> _Aim of the exercise_: Retype the text of every saved entry below verbatim, leaving the pictures out of your answer.

[Saved entries]
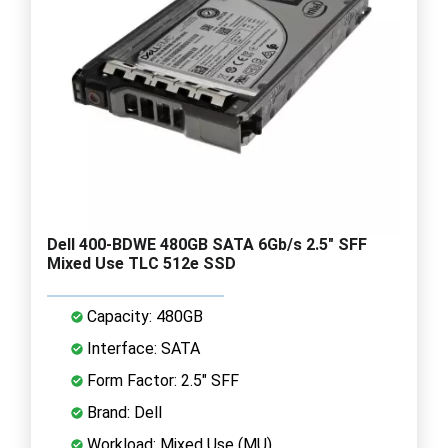
Dell 400-BDWE 480GB SATA 6Gb/s 2.5" SFF
Mixed Use TLC 512e SSD
Capacity: 480GB
Interface: SATA
Form Factor: 2.5" SFF
Brand: Dell
Workload: Mixed Use (MU)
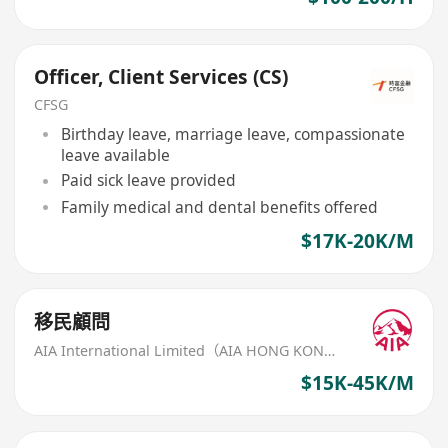
Officer, Client Services (CS)
CFSG
Birthday leave, marriage leave, compassionate
leave available
Paid sick leave provided
Family medical and dental benefits offered
$17K-20K/M
移民顧問
AIA International Limited（AIA HONG KONG）
$15K-45K/M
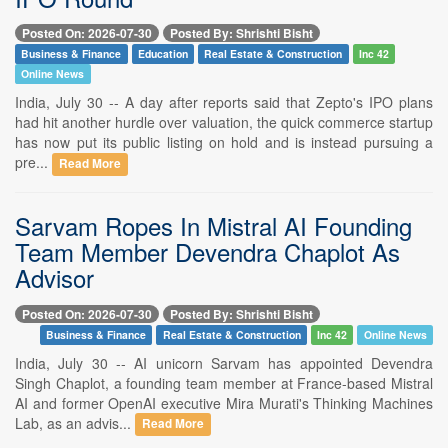
Posted On: 2026-07-30
Posted By: Shrishti Bisht
Business & Finance
Education
Real Estate & Construction
Inc 42
Online News
India, July 30 -- A day after reports said that Zepto's IPO plans
had hit another hurdle over valuation, the quick commerce startup
has now put its public listing on hold and is instead pursuing a
pre...
Read More
Sarvam Ropes In Mistral AI Founding
Team Member Devendra Chaplot As
Advisor
Posted On: 2026-07-30
Posted By: Shrishti Bisht
Business & Finance
Real Estate & Construction
Inc 42
Online News
India, July 30 -- AI unicorn Sarvam has appointed Devendra
Singh Chaplot, a founding team member at France-based Mistral
AI and former OpenAI executive Mira Murati's Thinking Machines
Lab, as an advis...
Read More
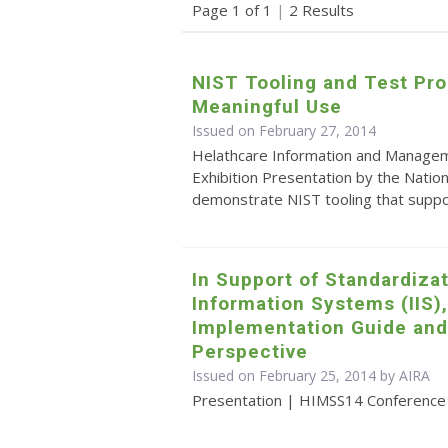
Page 1 of 1
|
2 Results
NIST Tooling and Test Pro
Meaningful Use
Issued on February 27, 2014
Helathcare Information and Manage
Exhibition Presentation by the Natio
demonstrate NIST tooling that suppo
In Support of Standardiza
Information Systems (IIS),
Implementation Guide and
Perspective
Issued on February 25, 2014 by
AIRA
Presentation | HIMSS14 Conference p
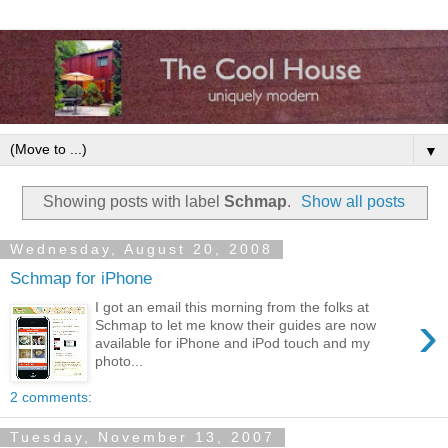
▼
Showing posts with label
Schmap
.
Show all posts
Wednesday, August 20, 2008
Schmap for iPhone
I got an email this morning from the folks at
›
Schmap to let me know their guides are now
available for iPhone and iPod touch and my
photo...
2 comments:
Tuesday, November 13, 2007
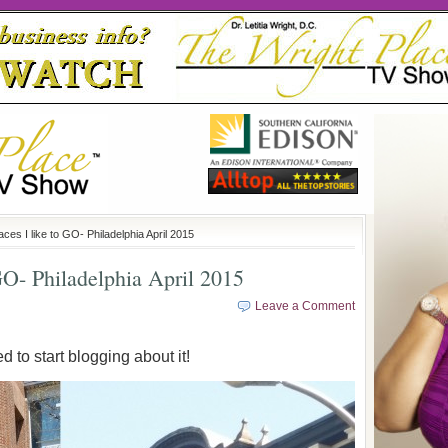
ces I like to GO- Philadelphia April 2015
GO- Philadelphia April 2015
Leave a Comment
ed to start blogging about it!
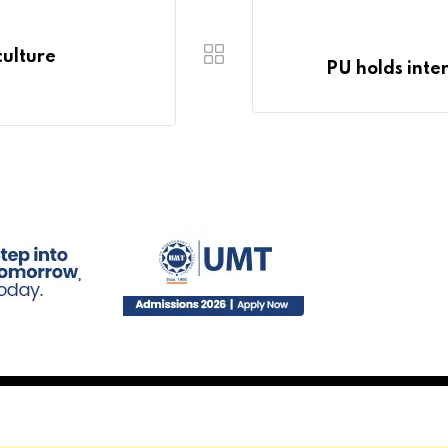
ulture
PU holds inte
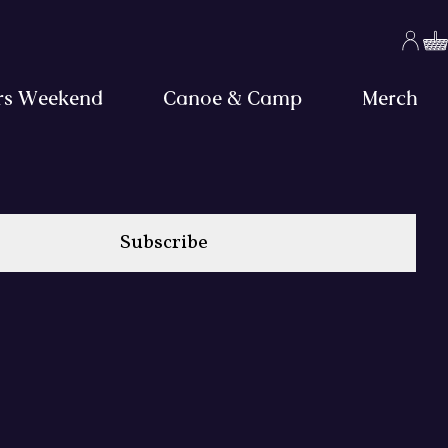
rs Weekend
Canoe & Camp
Merch
Subscribe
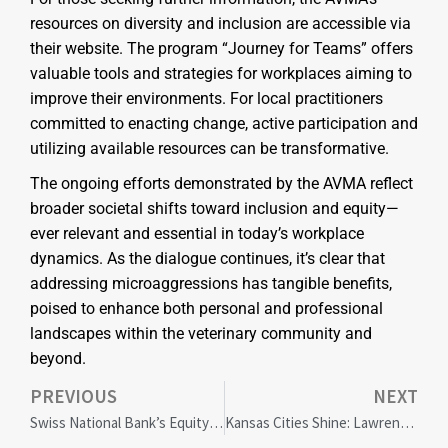
resources on diversity and inclusion are accessible via
their website. The program “Journey for Teams” offers
valuable tools and strategies for workplaces aiming to
improve their environments. For local practitioners
committed to enacting change, active participation and
utilizing available resources can be transformative.
The ongoing efforts demonstrated by the AVMA reflect
broader societal shifts toward inclusion and equity—
ever relevant and essential in today’s workplace
dynamics. As the dialogue continues, it’s clear that
addressing microaggressions has tangible benefits,
poised to enhance both personal and professional
landscapes within the veterinary community and
beyond.
PREVIOUS
NEXT
Swiss National Bank’s Equity Warning: Implications for Global Markets and Local Impact
Kansas Cities Shine: Lawrence and Topeka Named Most LGBTQ+ Friendly in 2024 Index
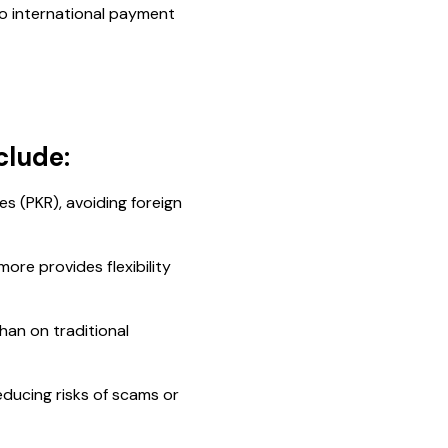
to international payment
clude:
es (PKR), avoiding foreign
ore provides flexibility
han on traditional
educing risks of scams or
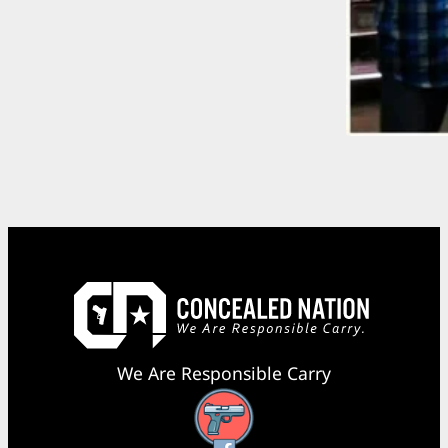
We Are Responsible Carry
Facebook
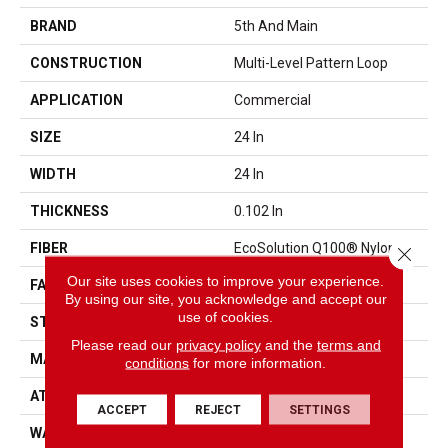
BRAND
5th And Main
CONSTRUCTION
Multi-Level Pattern Loop
APPLICATION
Commercial
SIZE
24 In
WIDTH
24 In
THICKNESS
0.102 In
FIBER
EcoSolution Q100® Nylon
Close 
Our site uses cookies to improve your experience.
FACE WEIGHT
15 Oz/yd²
By using our site, you acknowledge and accept our
use of cookies.
STYLE
Multi-Level Pattern Loop
Please read our
privacy policy
and the
terms and
MATERIAL
EcoSolution Q100® Nylon
conditions
for more information.
ATTACHED PAD
Synthetic, EcoWorx® Tile
ACCEPT
REJECT
SETTINGS
WARRANTY
Carpet Tile Lifetime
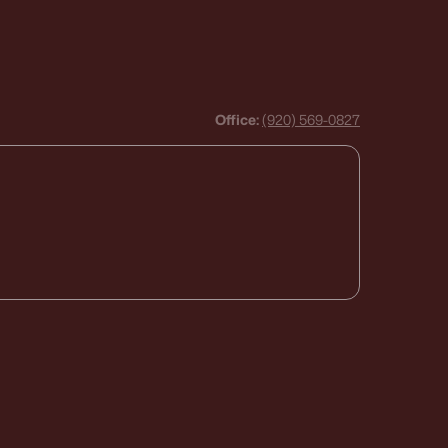
Office:
(920) 569-0827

> _Solution for this problem_:
Dell 400-BDWE 480GB SATA 6Gb/s 2.5" SFF
Mixed Use TLC 512e SSD
Capacity: 480GB
Interface: SATA
Form Factor: 2.5" SFF
Brand: Dell
Workload: Mixed Use (MU)
Officer, Client Services (CS)
CFSG
Birthday leave, marriage leave, compassionate
leave available
Paid sick leave provided
Family medical and dental benefits offered
$17K-20K/M
移民顧問
AIA International Limited（AIA HONG KONG）
$15K-45K/M
Posted On: 2026-07-30
Posted By: Shrishti Bisht
Business & Finance
Education
Real Estate & Construction
Inc 42
Online News
India, July 30 -- A day after reports said that Zepto's IPO plans
had hit another hurdle over valuation, the quick commerce startup
has now put its public listing on hold and is instead pursuing a
pre...
Read More
Sarvam Ropes In Mistral AI Founding
Team Member Devendra Chaplot As
Advisor
Posted On: 2026-07-30
Posted By: Shrishti Bisht
Business & Finance
Real Estate & Construction
Inc 42
Online News
India, July 30 -- AI unicorn Sarvam has appointed Devendra
Singh Chaplot, a founding team member at France-based Mistral
AI and former OpenAI executive Mira Murati's Thinking Machines
Lab, as an advis...
Read More
Page 1 of 1
|
2 Results
NIST Tooling and Test Pro
Meaningful Use
Issued on February 27, 2014
Helathcare Information and Manage
Exhibition Presentation by the Natio
demonstrate NIST tooling that suppo
In Support of Standardiza
Information Systems (IIS),
Implementation Guide and
Perspective
Issued on February 25, 2014 by
AIRA
Presentation | HIMSS14 Conference p
▼
Showing posts with label
Schmap
.
Show all posts
Wednesday, August 20, 2008
Schmap for iPhone
I got an email this morning from the folks at
›
Schmap to let me know their guides are now
available for iPhone and iPod touch and my
photo...
2 comments:
Tuesday, November 13, 2007
ces I like to GO- Philadelphia April 2015
GO- Philadelphia April 2015
Leave a Comment
ed to start blogging about it!
ulture
PU holds inte
rs Weekend
Canoe & Camp
Merch
Subscribe
resources on diversity and inclusion are accessible via
their website. The program “Journey for Teams” offers
valuable tools and strategies for workplaces aiming to
improve their environments. For local practitioners
committed to enacting change, active participation and
utilizing available resources can be transformative.
The ongoing efforts demonstrated by the AVMA reflect
broader societal shifts toward inclusion and equity—
ever relevant and essential in today’s workplace
dynamics. As the dialogue continues, it’s clear that
addressing microaggressions has tangible benefits,
poised to enhance both personal and professional
landscapes within the veterinary community and
beyond.
PREVIOUS
NEXT
Swiss National Bank’s Equity Warning: Implications for Global Markets and Local Impact
Kansas Cities Shine: Lawrence and Topeka Named Most LGBTQ+ Friendly in 2024 Index
to international payment
clude:
es (PKR), avoiding foreign
ore provides flexibility
han on traditional
educing risks of scams or
We Are Responsible Carry
Facebook
BRAND
5th And Main
CONSTRUCTION
Multi-Level Pattern Loop
APPLICATION
Commercial
SIZE
24 In
WIDTH
24 In
THICKNESS
0.102 In
FIBER
EcoSolution Q100® Nylon
Close 
Our site uses cookies to improve your experience.
FACE WEIGHT
15 Oz/yd²
By using our site, you acknowledge and accept our
use of cookies.
STYLE
Multi-Level Pattern Loop
Please read our
privacy policy
and the
terms and
MATERIAL
EcoSolution Q100® Nylon
conditions
for more information.
ATTACHED PAD
Synthetic, EcoWorx® Tile
ACCEPT
REJECT
SETTINGS
WARRANTY
Carpet Tile Lifetime
Office:
(920) 569-0827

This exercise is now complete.